Sweden: COVID-19 policy shift reveals failure of capitalism

“This autumn, too many people have neglected to follow advice and recommendations." This was the explanation for the deadly wave of coronavirus sweeping over Sweden given in late November by Prime Minister Stefan Löfven in an address to the nation. While shifting blame to the general public, he was conveniently silent about the government's responsibility for decades of cuts to healthcare, understaffing in the elderly care sector, and lacklustre testing capacity. Now the government has been forced to introduce several measures that they for a long time argued against. But it is all too, little too late.

In the spring and summer, the Swedish government and their paid officials at the Public Health Agency promised that their strategy would mean that Sweden would be better off in the long run. State epidemiologist Anders Tegnell said in an interview with Financial Times in May that: “during the autumn there will be a second wave, Sweden will have a high level of immunity and the amount of cases will probably be fairly low.” The idea was that, by not enforcing a lockdown and allowing a limited spread of infections, we would quickly achieve immunity, in Stockholm possibly already by May.

The Public Health Agency has been reluctant to speak of herd immunity, at least publicly. But internal correspondence shows that their strategy has been exactly that. On 16 March, Anders Tegnell said in an interview with Aftonbladet: “We have been careful not to use that term [herd immunity] because it has an air of resignation which is not at all the case. But… it [probably] has to come to that. We won’t get this under control in any other way.”

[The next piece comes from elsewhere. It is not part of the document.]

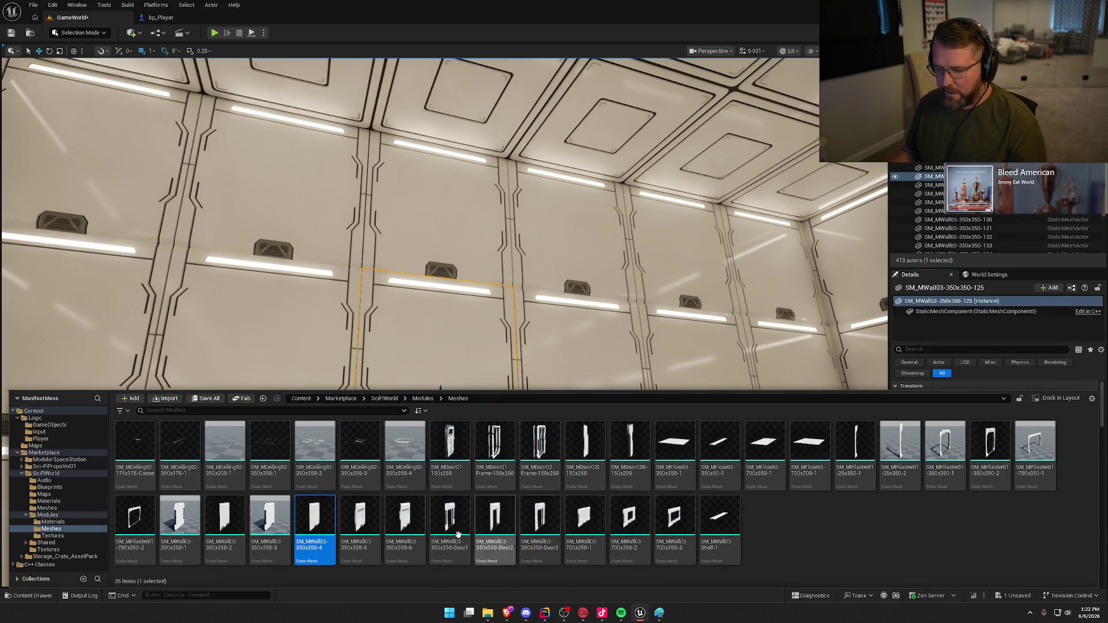
pyautogui.click(184, 513)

In the spring, when the WHO said “test, test, test”, the Swedish Public Health Agency claimed that “at this stage there is practically no medical need for an individual (!) to know if the acute infection is COVID-19”. Harriet Wallberg, appointed national test coordinator in May, explained to journalists that “the Public Health Agency… quite simply opted out of testing and contact tracing as a way to keep infection down. It was not a part of the strategy”.

A failed strategy

The facts are now clear: the Swedish strategy has failed. With 87.83 deaths per 100,000 inhabitants, Sweden has fared significantly worse than countries with more restrictive measures, and comparable healthcare, such as Denmark (23.66), Finland (10.24), and Norway (8.43). All the lofty promises of the politicians and their officials have proved to be completely wrong. With a vaccine around the corner, it is clear that many of these deaths could have been avoided.

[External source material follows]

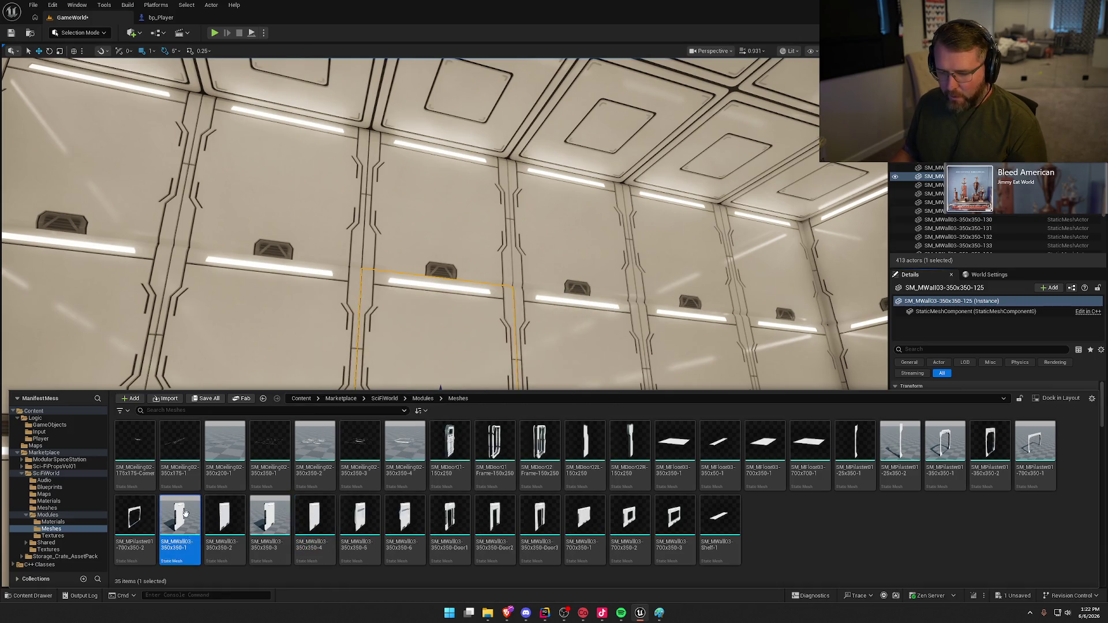
pyautogui.click(371, 333)
pyautogui.press('f')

Sweden doctor Image Jernej Furman FlickrWith 87.83 deaths per 100,000 inhabitants, Sweden has fared significantly worse than countries with more restrictive measures, and comparable healthcare, such as Denmark (23.66), Finland (10.24), and Norway (8.43) / Image: Jernej Furman, Flickr

The price has been paid by the nearly 10,000 dead and their relatives, as well as those who toil in elderly care facilities, at health clinics and hospitals. Workers there are poorly paid, work hard enough for two and have been forced to go to work without personal protective equipment.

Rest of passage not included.